Percikan-percikan airnya seolah menunjukkan kebahagiaannya mampu menyentuh
bumi, mampu mendekap apa yang kupijak. Melihat kemesraan mereka, memikirkan
filosofi keduanya, membuatku mau tidak mau mengingat kamu. Tanah yang keras
melembut ketika hujan memeluknya. Meskipun hujan bukan lagi milik kita, tetapi
aku masih merasakan kamu di setiap tetesnya. Aroma tanah basah semakin
menjebakku dalam kenangan yang kita ciptakan bersama hujan. Lalu secepat
berkedip, gerimis mencairkan suasana. Ini bukan lagi tentang hujan, kamu dan
kita. Aku berlari-lari kecil keluar dari gedung, menciptakan gerakan otomatis
mengangkat sebelah tangan menutupi kepala. Langkah kakiku yang cepat
menyibak-nyibakkan air dari genangan yang diciptakan hujan, menyisakan kenangan
untuk tanah. Sesampainya di halte, aku membersihkan pakaian dengan
sapuan-sapuan kecil tangan yang dingin. Hanya gerakan sekadarnya meskipun tau
tidak akan mengeringkan, juga menghangatkan. Entahlah… semacam gerakan apa itu,
refleks mungkin. Menunggu angkutan umum bersama orang-orang yang berteduh dan
para mahasiswa lain untuk pulang ke peraduan masing-masing.
Metromini datang,
aku dan beberapa mahasiswa lain masuk ke dalam kendaraan yang bisa disebut
dengan bus ini. Lalu lintas macet, jalan basah dan udara yang lembab, menjadi
perpaduan yang akan kurindukan ketika jauh, setelah tugasku sebagai perantauan
selesai. Besi-besi mobil yang reot saling beradu dan mesin yang menderu-deru
seolah berteriak minta diganti yang baru.
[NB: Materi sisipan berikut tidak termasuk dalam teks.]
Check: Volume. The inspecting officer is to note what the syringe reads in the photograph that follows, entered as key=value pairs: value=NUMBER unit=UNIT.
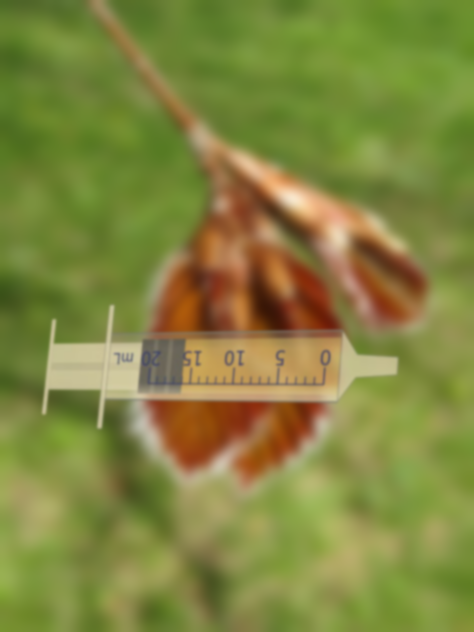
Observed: value=16 unit=mL
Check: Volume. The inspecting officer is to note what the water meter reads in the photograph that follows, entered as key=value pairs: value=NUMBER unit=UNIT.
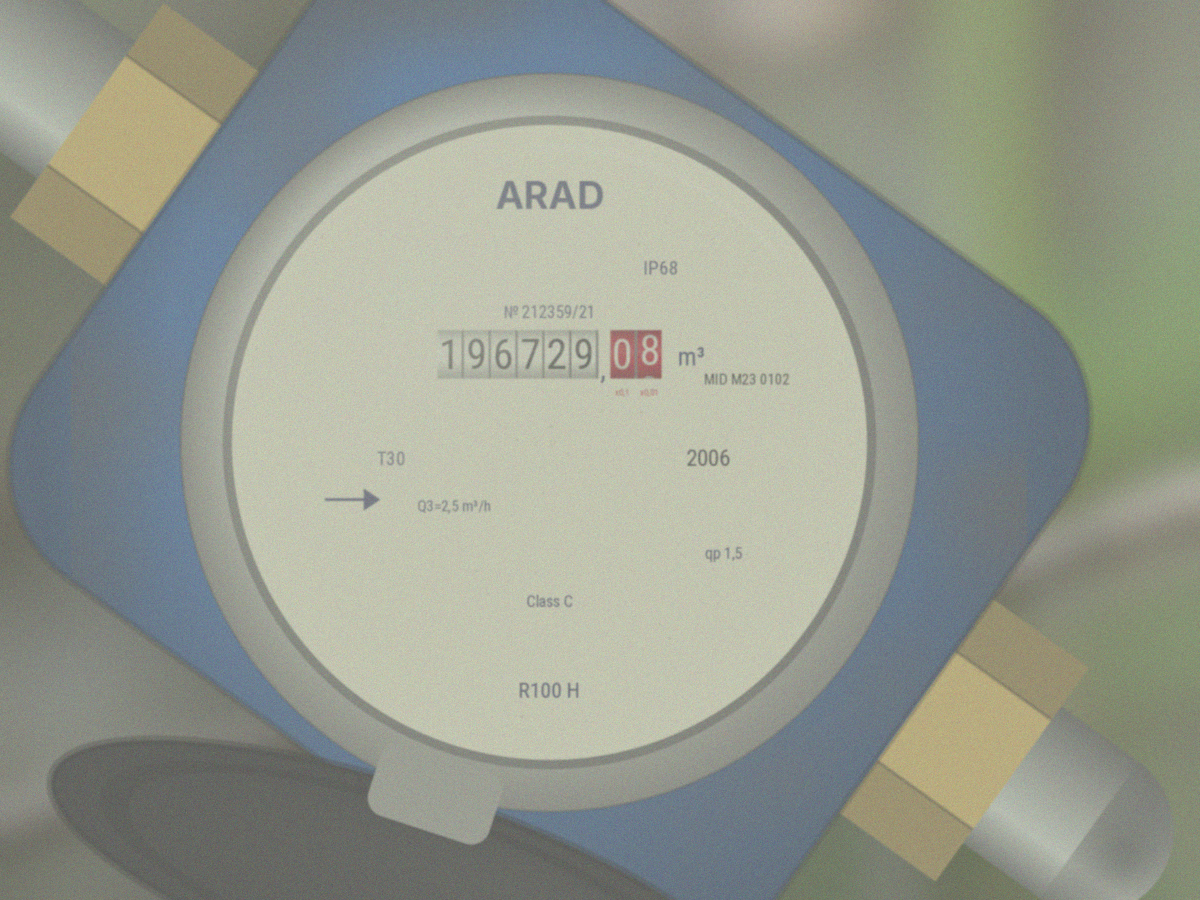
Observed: value=196729.08 unit=m³
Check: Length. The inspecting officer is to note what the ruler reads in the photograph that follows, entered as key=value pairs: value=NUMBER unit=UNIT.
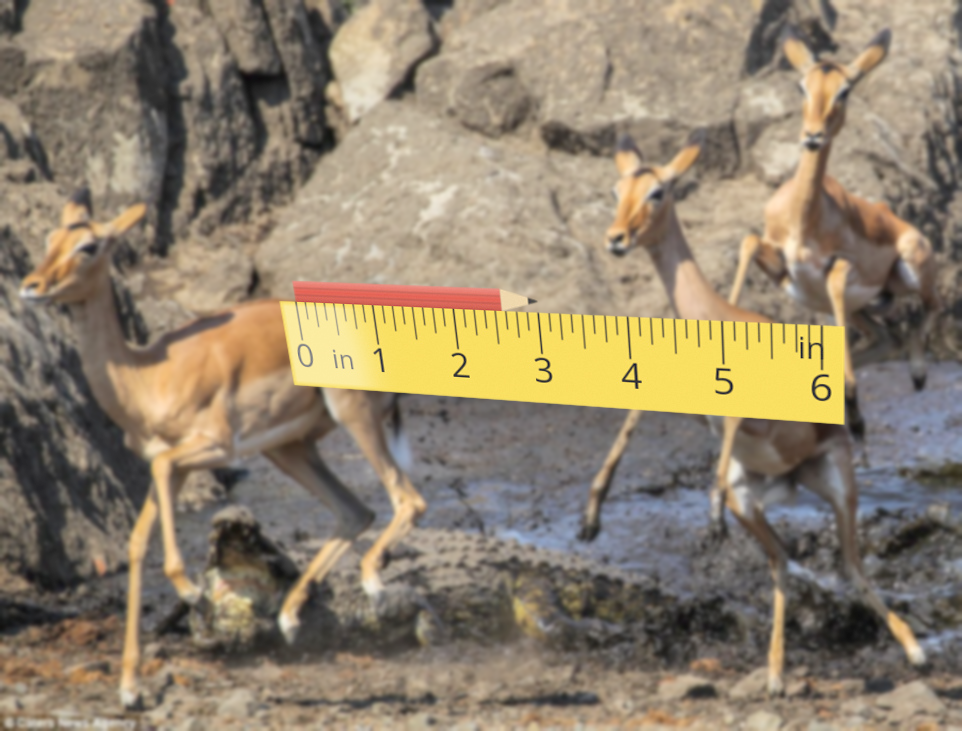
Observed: value=3 unit=in
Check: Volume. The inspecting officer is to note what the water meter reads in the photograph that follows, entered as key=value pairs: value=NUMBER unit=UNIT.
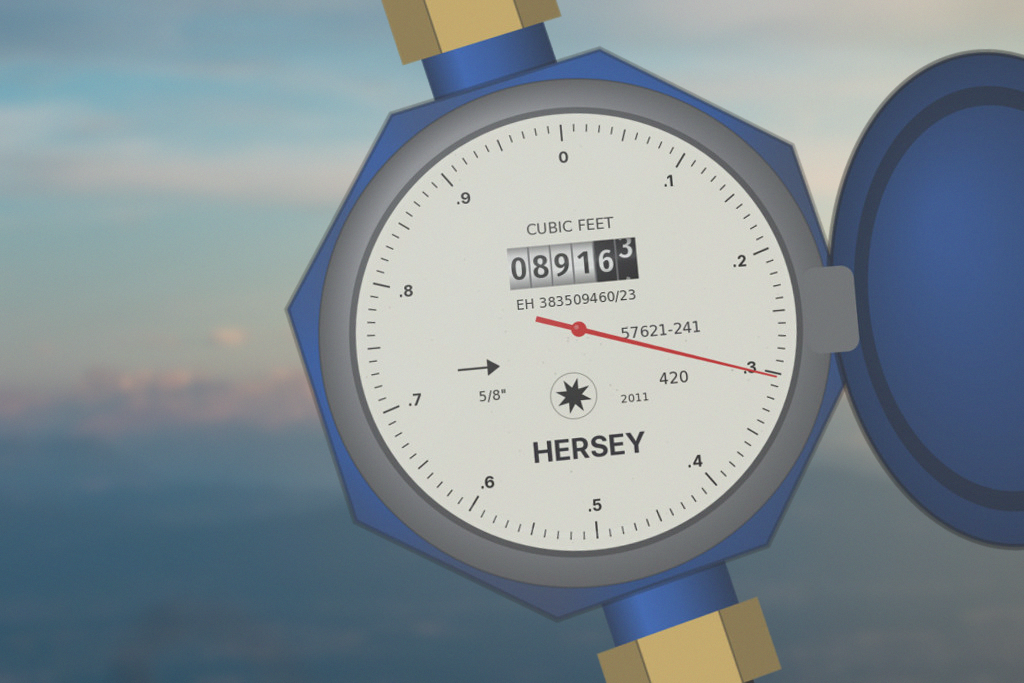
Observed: value=89163.30 unit=ft³
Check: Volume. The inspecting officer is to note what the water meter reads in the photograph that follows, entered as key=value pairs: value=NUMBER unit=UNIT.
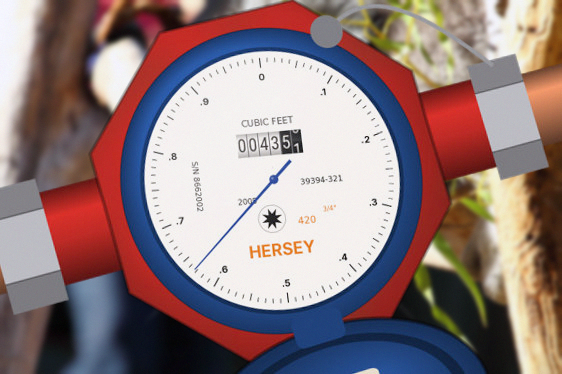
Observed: value=4350.63 unit=ft³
Rutinitas seperti ini seringkali membuatku tersenyum-senyum sendirian
dibalik masker yang kugunakan. Tidak
mengerti alasan tepatnya, hanya saja lucu melihat jalanan yang padat oleh
kendaraan yang lalu lalang, bunyi klakson yang saling bersahutan, teriakkan
para kenek yang menjajakan angkutan umumnya begitupun dengan pedagang asongan.
Ah… betapa meriahnya. Tidak berapa lama, metromini berhenti sebentar di bypass, masih mencari-cari penumpang demi
perut kenyang orang-orang di rumah. Begitu pelik kehidupan di dunia ini kawan!
Orang-orang yang berjalan kesana-kemari dengan kepentingan masing-masing yang
semuanya ingin dipentingkan, ingin dinomorsatukan. Tiba-tiba bum! Bum! Bum!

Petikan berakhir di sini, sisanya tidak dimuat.